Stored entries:
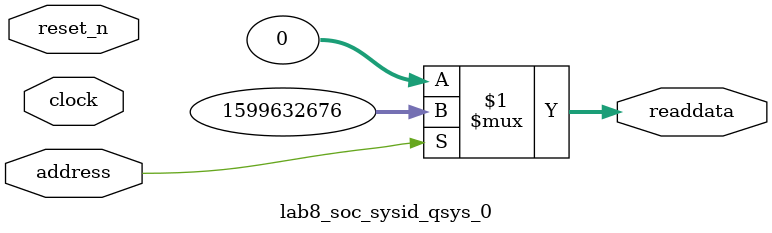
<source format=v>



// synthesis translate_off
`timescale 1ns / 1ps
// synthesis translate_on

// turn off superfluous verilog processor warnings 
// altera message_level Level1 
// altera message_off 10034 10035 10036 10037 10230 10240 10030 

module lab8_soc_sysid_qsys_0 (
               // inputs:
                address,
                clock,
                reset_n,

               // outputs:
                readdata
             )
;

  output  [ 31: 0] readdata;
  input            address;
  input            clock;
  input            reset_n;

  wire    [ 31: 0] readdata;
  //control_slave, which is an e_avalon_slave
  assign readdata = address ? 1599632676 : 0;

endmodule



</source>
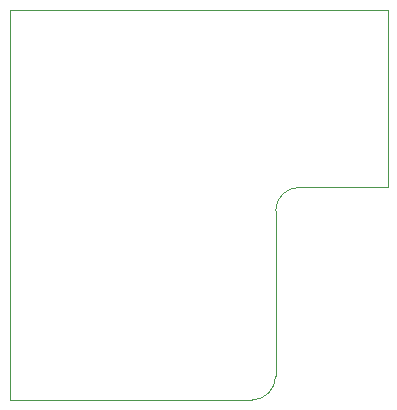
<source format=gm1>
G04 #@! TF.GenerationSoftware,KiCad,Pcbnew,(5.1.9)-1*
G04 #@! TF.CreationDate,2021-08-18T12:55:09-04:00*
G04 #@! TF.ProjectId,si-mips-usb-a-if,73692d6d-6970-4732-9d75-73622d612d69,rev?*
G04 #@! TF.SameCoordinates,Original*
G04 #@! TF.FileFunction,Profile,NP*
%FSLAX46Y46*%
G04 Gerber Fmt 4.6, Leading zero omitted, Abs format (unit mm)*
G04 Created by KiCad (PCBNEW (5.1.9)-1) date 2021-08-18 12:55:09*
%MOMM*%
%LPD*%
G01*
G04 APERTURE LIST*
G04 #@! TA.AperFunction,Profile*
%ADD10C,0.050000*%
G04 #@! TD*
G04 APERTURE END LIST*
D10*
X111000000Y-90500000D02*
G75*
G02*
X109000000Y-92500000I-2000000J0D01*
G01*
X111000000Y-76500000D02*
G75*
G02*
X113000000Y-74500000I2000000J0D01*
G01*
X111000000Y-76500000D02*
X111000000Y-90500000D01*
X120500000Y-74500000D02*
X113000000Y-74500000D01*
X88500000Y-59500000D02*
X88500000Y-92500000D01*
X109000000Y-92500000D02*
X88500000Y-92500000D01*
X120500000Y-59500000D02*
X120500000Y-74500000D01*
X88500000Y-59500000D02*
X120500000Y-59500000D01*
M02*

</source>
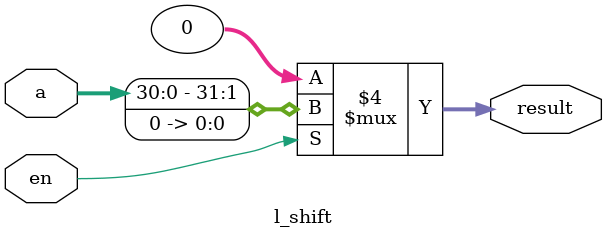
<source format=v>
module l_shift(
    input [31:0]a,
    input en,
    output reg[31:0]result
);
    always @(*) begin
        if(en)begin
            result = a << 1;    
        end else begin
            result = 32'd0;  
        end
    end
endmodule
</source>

▸ **WHAT YOU HAVE TO DO**
With the pictures excluded, retype the records above verbatim.

▸ **REPLY TO THE TASK**
<source format=v>



// synthesis translate_off
`timescale 1ns / 1ps
// synthesis translate_on

// turn off superfluous verilog processor warnings 
// altera message_level Level1 
// altera message_off 10034 10035 10036 10037 10230 10240 10030 

module lab8_soc_sysid_qsys_0 (
               // inputs:
                address,
                clock,
                reset_n,

               // outputs:
                readdata
             )
;

  output  [ 31: 0] readdata;
  input            address;
  input            clock;
  input            reset_n;

  wire    [ 31: 0] readdata;
  //control_slave, which is an e_avalon_slave
  assign readdata = address ? 1599632676 : 0;

endmodule



</source>
<source format=gm1>
G04 #@! TF.GenerationSoftware,KiCad,Pcbnew,(5.1.9)-1*
G04 #@! TF.CreationDate,2021-08-18T12:55:09-04:00*
G04 #@! TF.ProjectId,si-mips-usb-a-if,73692d6d-6970-4732-9d75-73622d612d69,rev?*
G04 #@! TF.SameCoordinates,Original*
G04 #@! TF.FileFunction,Profile,NP*
%FSLAX46Y46*%
G04 Gerber Fmt 4.6, Leading zero omitted, Abs format (unit mm)*
G04 Created by KiCad (PCBNEW (5.1.9)-1) date 2021-08-18 12:55:09*
%MOMM*%
%LPD*%
G01*
G04 APERTURE LIST*
G04 #@! TA.AperFunction,Profile*
%ADD10C,0.050000*%
G04 #@! TD*
G04 APERTURE END LIST*
D10*
X111000000Y-90500000D02*
G75*
G02*
X109000000Y-92500000I-2000000J0D01*
G01*
X111000000Y-76500000D02*
G75*
G02*
X113000000Y-74500000I2000000J0D01*
G01*
X111000000Y-76500000D02*
X111000000Y-90500000D01*
X120500000Y-74500000D02*
X113000000Y-74500000D01*
X88500000Y-59500000D02*
X88500000Y-92500000D01*
X109000000Y-92500000D02*
X88500000Y-92500000D01*
X120500000Y-59500000D02*
X120500000Y-74500000D01*
X88500000Y-59500000D02*
X120500000Y-59500000D01*
M02*

</source>
<source format=v>
module l_shift(
    input [31:0]a,
    input en,
    output reg[31:0]result
);
    always @(*) begin
        if(en)begin
            result = a << 1;    
        end else begin
            result = 32'd0;  
        end
    end
endmodule
</source>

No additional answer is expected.